The points of the new French anti-jihadist legislative road map presented at the beginning of 2015 by Prime Minister Manuel Valls include bolstering intelligence services; monitoring prisons and assigning specific areas by the end of the year to house inmates suspected of radical tendencies; creating a new file for those who have already been convicted of terrorism, so that they may be checked out on a regular basis; instating a European system to collect data on all passengers travelling within EU borders; and strengthening the measures designed to monitor the internet and particularly social networks.
Germany, on the other hand, debated a law in February that aims to restrict the possibility for suspected future fighters to leave the country. The new law would give German authorities the right not only to prevent subjects flagged by the intelligence services from leaving the country but also to trace and block any ambiguous cash flows.
Chancellor Angela Merkel is furthermore exerting pressure to ensure that the EU approve a new law that would allow a very thorough collection of personal data, a measure that was already repealed by the European Court of Justice last year. The Court ruled that the European directive on mass surveillance (approved in 2006) does not comply with the parameters of European rights as it “interferes in a particularly serious manner with the fundamental rights to respect of private life and to the protection of personal data”.
This directive, which enabled communication companies to preserve the personal data of all European citizens for a variable period of between six and 24 months, is still valid in France. Nevertheless, this comprehensive control over privacy did not prevent January's murderous attack.
In spite of the dubious success of the extensive surveillance campaign, even Great Britain is trying to rush a bill through parliament to limit personal privacy by waiving the (supposed) security threat.
Prime Minister David Cameron has stated that the British intelligence agencies must soon have the legal power to intercept communications throughout the nation. This would mean that, if Cameron is re-elected and these new regulations are enforced, there would no longer be any hidden encrypted data and potentially all calls and online communication of suspected terrorists could be intercepted. Services such as Whatsapp could therefore be constantly monitored.
As far as security is concerned, Italy is in line with its European neighbours. The government is in favour of the French idea of a European directive that might enable shared access to all traveller lists via Passenger Name Records (PNRs). The Ministry of Interior also intends to target internet sites and social networks. According to Interior Minister Angelino Alfano, “The balance between privacy and security has to change in accordance with the historical context. We have to find a new point of equilibrium”. He went on to add: “We could, for example, table a discussion about how long the data may be stored”.
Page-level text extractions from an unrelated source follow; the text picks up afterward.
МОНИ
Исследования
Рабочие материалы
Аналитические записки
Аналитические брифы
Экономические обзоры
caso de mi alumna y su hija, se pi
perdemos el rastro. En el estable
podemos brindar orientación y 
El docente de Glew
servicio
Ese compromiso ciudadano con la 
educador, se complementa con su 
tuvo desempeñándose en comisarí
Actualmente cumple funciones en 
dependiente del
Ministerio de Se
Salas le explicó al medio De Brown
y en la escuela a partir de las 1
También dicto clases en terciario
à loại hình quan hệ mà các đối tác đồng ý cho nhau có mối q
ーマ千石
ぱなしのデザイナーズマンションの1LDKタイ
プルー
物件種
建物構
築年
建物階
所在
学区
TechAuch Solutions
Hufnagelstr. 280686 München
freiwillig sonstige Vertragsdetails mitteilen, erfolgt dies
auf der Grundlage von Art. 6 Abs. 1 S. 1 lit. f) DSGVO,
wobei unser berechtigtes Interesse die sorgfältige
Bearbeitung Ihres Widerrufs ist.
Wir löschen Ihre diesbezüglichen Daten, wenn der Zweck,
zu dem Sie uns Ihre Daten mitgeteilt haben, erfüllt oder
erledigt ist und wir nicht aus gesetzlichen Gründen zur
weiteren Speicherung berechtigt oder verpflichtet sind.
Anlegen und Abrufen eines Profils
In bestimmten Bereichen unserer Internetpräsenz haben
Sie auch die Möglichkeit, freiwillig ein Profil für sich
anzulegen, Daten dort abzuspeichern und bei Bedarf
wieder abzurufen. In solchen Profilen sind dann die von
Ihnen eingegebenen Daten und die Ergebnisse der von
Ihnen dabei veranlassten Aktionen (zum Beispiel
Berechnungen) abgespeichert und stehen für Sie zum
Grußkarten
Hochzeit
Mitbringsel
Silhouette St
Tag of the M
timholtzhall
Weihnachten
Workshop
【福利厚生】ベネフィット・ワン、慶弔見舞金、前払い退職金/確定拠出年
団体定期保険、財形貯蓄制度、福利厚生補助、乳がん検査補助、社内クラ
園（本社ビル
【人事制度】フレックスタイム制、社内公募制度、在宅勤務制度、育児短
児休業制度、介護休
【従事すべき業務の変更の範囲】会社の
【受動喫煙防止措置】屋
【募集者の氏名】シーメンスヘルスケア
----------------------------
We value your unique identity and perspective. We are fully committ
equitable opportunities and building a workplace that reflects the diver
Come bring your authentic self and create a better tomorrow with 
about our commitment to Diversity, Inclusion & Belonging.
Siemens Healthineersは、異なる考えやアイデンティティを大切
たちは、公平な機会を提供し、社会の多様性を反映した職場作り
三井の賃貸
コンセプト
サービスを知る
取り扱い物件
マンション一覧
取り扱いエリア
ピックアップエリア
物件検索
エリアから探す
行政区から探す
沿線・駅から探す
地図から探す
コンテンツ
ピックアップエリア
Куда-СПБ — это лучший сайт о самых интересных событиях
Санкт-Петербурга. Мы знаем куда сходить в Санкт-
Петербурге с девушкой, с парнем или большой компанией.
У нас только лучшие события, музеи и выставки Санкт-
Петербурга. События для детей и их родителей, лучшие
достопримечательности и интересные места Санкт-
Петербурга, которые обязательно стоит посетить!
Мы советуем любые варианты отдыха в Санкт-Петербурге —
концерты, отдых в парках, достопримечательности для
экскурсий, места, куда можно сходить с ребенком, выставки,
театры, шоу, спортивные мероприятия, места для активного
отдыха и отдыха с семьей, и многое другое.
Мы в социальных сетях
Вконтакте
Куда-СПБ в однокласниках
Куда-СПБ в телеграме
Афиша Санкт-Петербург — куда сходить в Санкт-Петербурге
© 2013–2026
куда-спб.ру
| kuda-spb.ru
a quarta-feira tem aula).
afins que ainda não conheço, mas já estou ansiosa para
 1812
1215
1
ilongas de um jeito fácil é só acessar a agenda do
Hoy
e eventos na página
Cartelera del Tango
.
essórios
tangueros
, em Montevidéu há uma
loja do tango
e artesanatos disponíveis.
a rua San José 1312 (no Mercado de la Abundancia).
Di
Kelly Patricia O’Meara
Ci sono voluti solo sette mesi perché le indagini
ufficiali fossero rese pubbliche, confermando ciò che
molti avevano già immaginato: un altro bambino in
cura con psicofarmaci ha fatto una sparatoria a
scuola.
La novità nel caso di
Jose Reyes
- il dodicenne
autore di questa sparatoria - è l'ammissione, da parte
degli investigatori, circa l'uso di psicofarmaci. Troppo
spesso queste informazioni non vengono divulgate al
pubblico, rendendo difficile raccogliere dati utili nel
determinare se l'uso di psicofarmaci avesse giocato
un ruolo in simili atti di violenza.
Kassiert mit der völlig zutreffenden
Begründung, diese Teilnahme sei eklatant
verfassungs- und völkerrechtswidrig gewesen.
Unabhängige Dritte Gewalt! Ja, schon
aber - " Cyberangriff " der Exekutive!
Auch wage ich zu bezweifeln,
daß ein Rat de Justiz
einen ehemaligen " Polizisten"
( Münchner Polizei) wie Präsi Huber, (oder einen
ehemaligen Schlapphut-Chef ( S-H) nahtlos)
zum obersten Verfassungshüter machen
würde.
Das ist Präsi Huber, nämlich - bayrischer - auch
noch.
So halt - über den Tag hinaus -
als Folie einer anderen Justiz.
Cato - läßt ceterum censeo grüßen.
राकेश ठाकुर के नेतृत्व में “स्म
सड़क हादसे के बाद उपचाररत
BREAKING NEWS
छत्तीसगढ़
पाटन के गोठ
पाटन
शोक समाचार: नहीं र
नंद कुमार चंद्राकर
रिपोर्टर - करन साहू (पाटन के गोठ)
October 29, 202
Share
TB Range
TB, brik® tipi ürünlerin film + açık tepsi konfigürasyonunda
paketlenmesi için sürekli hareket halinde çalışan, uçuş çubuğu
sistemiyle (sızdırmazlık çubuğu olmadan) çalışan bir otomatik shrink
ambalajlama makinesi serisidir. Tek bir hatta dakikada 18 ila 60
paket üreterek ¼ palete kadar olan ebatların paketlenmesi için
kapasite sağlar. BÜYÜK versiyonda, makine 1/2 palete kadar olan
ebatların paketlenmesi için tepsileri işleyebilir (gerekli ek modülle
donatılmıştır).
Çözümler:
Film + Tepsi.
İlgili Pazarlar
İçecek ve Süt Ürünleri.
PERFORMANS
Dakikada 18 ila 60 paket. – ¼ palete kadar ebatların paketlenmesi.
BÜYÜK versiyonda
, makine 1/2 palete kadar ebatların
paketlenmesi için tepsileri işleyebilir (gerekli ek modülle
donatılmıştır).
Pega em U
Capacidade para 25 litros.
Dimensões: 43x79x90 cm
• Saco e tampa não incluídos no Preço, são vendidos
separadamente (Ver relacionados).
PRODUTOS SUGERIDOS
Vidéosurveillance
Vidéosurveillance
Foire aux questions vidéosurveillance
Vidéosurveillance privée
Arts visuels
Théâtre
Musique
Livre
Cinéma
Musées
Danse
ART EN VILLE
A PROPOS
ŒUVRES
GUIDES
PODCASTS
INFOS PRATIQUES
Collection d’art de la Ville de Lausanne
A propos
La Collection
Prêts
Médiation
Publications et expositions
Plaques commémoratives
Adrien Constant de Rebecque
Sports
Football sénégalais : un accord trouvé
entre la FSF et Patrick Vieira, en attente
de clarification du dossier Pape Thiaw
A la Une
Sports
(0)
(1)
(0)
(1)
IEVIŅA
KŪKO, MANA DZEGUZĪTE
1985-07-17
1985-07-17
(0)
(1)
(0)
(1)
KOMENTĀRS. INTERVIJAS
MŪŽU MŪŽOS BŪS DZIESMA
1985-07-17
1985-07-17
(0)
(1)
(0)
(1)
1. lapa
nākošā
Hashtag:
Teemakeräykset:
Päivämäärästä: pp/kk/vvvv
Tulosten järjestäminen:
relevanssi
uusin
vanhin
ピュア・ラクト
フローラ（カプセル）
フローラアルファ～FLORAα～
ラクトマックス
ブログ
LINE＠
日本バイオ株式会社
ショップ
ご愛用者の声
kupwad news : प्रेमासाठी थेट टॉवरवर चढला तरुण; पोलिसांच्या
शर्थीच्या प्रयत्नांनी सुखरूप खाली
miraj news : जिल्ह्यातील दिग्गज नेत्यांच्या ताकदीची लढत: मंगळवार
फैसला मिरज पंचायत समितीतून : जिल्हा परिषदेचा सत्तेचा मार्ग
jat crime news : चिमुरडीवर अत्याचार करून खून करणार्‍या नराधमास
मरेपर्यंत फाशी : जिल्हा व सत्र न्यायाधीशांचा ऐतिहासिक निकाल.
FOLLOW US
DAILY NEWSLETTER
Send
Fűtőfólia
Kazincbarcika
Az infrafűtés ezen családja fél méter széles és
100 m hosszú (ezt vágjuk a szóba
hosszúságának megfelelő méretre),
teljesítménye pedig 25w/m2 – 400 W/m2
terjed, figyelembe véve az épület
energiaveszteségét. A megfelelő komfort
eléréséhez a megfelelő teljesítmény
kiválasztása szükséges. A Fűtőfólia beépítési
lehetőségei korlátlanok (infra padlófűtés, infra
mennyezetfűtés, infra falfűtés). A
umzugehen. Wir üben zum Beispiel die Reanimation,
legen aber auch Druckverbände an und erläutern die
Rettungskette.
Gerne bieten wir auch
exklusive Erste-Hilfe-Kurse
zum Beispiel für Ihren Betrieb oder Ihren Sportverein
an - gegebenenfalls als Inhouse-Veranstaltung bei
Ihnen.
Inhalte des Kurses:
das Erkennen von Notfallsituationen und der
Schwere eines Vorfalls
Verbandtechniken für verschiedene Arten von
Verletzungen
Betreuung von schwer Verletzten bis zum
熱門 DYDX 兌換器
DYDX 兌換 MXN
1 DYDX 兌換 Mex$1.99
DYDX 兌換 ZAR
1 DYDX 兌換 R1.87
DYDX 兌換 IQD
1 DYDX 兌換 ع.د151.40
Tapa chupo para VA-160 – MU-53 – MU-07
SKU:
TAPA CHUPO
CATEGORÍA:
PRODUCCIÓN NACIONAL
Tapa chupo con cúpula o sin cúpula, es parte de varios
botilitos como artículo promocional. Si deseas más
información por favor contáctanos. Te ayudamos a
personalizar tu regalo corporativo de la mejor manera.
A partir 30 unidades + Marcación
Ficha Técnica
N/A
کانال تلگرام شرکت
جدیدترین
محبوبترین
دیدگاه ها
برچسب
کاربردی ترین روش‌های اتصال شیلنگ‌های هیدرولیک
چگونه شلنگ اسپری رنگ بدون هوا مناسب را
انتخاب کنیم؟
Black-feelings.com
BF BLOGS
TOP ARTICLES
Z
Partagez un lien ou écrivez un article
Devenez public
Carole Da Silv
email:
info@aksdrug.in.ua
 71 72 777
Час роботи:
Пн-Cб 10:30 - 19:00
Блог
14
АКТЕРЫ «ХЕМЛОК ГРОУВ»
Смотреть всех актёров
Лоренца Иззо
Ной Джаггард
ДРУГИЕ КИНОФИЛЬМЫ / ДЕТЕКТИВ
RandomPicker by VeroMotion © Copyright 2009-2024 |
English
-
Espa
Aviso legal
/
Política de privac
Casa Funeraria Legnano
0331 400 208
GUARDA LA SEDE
Such measures are based on a vague definition of “suspected terrorists” and are not clear as to how normal citizens may protect themselves from such thorough supervision of all communication. As Jean Lambert, a British member of the European Parliament, points out in an editorial on openDemocracy, Europe cannot ignore Article 8 of the Charter of Fundamental Rights of the European Union, which stipulates: “Everyone has the right to the protection of personal data concerning him or her. Such data must be processed fairly for specified purposes and on the basis of the consent of the person concerned or some other legitimate basis laid down by law”. The fact remains that this is a very treacherous landscape where fear immediately triggers calls for national security, in the name of which even the European Convention on Human Rights envisages many exceptions.